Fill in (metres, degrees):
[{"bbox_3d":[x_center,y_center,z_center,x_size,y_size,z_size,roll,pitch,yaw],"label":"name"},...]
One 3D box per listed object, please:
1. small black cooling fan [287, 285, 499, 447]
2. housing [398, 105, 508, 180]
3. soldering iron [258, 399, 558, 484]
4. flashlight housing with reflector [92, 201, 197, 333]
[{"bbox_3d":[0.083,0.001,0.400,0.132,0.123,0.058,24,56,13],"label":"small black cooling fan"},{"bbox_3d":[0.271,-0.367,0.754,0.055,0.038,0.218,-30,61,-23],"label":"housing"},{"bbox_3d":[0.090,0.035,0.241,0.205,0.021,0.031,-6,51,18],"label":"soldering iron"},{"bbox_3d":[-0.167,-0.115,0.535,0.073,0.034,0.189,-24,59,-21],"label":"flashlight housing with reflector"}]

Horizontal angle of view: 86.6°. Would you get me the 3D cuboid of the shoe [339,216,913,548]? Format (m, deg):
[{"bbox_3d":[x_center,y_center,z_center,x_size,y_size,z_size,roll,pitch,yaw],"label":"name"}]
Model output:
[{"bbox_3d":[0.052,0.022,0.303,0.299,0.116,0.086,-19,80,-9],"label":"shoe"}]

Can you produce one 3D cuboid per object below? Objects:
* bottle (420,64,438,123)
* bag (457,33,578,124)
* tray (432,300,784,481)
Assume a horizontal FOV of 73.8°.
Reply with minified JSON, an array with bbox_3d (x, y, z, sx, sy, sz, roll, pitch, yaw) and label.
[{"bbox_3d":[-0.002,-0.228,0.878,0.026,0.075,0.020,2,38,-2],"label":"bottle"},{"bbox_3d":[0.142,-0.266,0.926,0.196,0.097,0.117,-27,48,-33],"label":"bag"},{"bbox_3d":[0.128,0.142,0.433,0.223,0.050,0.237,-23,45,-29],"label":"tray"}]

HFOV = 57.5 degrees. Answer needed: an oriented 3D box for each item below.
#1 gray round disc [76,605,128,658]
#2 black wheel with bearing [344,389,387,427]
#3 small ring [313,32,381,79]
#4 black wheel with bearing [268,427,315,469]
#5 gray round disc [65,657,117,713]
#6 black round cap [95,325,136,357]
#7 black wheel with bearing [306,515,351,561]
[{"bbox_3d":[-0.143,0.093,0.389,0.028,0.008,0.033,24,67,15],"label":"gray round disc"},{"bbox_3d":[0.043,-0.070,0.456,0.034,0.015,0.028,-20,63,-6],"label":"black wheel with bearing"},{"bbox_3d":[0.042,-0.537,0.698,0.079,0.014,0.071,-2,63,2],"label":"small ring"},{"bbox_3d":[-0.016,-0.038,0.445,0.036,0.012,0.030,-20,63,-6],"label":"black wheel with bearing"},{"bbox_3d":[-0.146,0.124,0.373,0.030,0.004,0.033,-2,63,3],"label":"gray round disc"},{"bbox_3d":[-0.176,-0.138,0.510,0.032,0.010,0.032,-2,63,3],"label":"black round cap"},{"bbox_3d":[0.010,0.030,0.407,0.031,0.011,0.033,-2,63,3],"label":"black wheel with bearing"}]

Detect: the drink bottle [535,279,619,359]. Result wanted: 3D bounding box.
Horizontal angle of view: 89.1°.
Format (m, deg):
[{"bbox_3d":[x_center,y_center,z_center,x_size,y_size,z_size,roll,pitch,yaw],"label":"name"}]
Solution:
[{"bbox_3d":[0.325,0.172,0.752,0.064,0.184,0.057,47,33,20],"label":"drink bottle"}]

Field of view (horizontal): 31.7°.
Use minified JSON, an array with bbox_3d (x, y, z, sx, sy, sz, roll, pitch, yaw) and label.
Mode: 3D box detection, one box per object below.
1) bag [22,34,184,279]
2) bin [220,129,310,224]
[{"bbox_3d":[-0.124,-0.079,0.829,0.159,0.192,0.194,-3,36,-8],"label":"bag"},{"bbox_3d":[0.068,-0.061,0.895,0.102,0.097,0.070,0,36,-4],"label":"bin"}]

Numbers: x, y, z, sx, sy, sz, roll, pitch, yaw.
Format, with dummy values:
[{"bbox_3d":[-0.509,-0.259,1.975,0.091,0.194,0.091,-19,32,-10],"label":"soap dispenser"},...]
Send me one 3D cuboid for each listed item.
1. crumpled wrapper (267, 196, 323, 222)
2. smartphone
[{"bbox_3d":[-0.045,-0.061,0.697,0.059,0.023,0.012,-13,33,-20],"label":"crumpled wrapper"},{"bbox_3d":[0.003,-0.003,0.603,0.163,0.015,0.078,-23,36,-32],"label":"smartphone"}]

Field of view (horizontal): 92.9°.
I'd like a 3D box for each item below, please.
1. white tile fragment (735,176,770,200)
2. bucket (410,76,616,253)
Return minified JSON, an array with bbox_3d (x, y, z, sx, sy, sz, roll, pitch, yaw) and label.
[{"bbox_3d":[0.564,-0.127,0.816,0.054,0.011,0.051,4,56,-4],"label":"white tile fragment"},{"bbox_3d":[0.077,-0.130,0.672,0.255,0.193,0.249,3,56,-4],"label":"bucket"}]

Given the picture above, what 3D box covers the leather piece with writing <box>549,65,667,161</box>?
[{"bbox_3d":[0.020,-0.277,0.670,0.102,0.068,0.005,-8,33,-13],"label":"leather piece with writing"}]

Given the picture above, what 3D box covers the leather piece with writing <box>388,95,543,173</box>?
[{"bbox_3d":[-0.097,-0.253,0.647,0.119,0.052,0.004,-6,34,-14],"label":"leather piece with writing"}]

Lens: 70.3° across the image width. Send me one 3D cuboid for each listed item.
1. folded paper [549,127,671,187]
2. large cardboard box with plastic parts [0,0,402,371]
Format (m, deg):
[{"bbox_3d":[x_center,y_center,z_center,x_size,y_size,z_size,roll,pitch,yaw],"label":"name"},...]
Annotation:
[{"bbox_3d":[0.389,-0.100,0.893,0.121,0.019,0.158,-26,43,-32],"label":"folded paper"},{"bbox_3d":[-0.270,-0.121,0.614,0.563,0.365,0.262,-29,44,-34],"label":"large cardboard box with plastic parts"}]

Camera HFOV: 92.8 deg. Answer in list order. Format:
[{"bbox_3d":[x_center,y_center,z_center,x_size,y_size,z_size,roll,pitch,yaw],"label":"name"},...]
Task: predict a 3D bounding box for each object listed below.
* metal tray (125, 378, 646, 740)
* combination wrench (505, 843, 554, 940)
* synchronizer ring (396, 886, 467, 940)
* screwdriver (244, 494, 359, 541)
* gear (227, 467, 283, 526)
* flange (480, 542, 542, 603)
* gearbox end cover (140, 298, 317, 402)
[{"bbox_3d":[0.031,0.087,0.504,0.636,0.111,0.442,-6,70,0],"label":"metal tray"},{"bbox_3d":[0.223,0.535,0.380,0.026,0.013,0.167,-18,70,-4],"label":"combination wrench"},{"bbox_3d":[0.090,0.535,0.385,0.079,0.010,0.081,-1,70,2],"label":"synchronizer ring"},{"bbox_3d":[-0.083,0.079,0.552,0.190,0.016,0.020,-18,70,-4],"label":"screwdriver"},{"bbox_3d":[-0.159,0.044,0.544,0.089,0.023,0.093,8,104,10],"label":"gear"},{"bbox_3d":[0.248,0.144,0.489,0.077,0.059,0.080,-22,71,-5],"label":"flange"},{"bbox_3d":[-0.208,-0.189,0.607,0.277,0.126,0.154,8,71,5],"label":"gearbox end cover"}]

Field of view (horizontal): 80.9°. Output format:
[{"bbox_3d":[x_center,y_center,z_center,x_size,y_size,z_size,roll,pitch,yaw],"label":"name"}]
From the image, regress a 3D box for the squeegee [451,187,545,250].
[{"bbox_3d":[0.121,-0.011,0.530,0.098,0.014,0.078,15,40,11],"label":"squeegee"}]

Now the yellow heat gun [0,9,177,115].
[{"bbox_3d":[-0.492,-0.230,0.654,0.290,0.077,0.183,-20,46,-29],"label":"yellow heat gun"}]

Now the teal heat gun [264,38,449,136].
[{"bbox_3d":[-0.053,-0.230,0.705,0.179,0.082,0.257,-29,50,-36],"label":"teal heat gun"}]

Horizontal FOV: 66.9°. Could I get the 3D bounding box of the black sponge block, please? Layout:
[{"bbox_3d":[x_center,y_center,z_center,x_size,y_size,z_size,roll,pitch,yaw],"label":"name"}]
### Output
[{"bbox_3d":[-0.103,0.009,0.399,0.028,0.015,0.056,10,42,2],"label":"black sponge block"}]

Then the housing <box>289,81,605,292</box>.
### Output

....

What you are asked to do: Print the lines above, unchanged, from the start of the records to the line with "#6 black round cap [95,325,136,357]", including that final line.

Answer space:
Fill in (metres, degrees):
[{"bbox_3d":[x_center,y_center,z_center,x_size,y_size,z_size,roll,pitch,yaw],"label":"name"},...]
One 3D box per listed object, please:
1. small black cooling fan [287, 285, 499, 447]
2. housing [398, 105, 508, 180]
3. soldering iron [258, 399, 558, 484]
4. flashlight housing with reflector [92, 201, 197, 333]
[{"bbox_3d":[0.083,0.001,0.400,0.132,0.123,0.058,24,56,13],"label":"small black cooling fan"},{"bbox_3d":[0.271,-0.367,0.754,0.055,0.038,0.218,-30,61,-23],"label":"housing"},{"bbox_3d":[0.090,0.035,0.241,0.205,0.021,0.031,-6,51,18],"label":"soldering iron"},{"bbox_3d":[-0.167,-0.115,0.535,0.073,0.034,0.189,-24,59,-21],"label":"flashlight housing with reflector"}]

Horizontal angle of view: 86.6°. Would you get me the 3D cuboid of the shoe [339,216,913,548]? Format (m, deg):
[{"bbox_3d":[x_center,y_center,z_center,x_size,y_size,z_size,roll,pitch,yaw],"label":"name"}]
Model output:
[{"bbox_3d":[0.052,0.022,0.303,0.299,0.116,0.086,-19,80,-9],"label":"shoe"}]

Can you produce one 3D cuboid per object below? Objects:
* bottle (420,64,438,123)
* bag (457,33,578,124)
* tray (432,300,784,481)
Assume a horizontal FOV of 73.8°.
Reply with minified JSON, an array with bbox_3d (x, y, z, sx, sy, sz, roll, pitch, yaw) and label.
[{"bbox_3d":[-0.002,-0.228,0.878,0.026,0.075,0.020,2,38,-2],"label":"bottle"},{"bbox_3d":[0.142,-0.266,0.926,0.196,0.097,0.117,-27,48,-33],"label":"bag"},{"bbox_3d":[0.128,0.142,0.433,0.223,0.050,0.237,-23,45,-29],"label":"tray"}]

HFOV = 57.5 degrees. Answer needed: an oriented 3D box for each item below.
#1 gray round disc [76,605,128,658]
#2 black wheel with bearing [344,389,387,427]
#3 small ring [313,32,381,79]
#4 black wheel with bearing [268,427,315,469]
#5 gray round disc [65,657,117,713]
#6 black round cap [95,325,136,357]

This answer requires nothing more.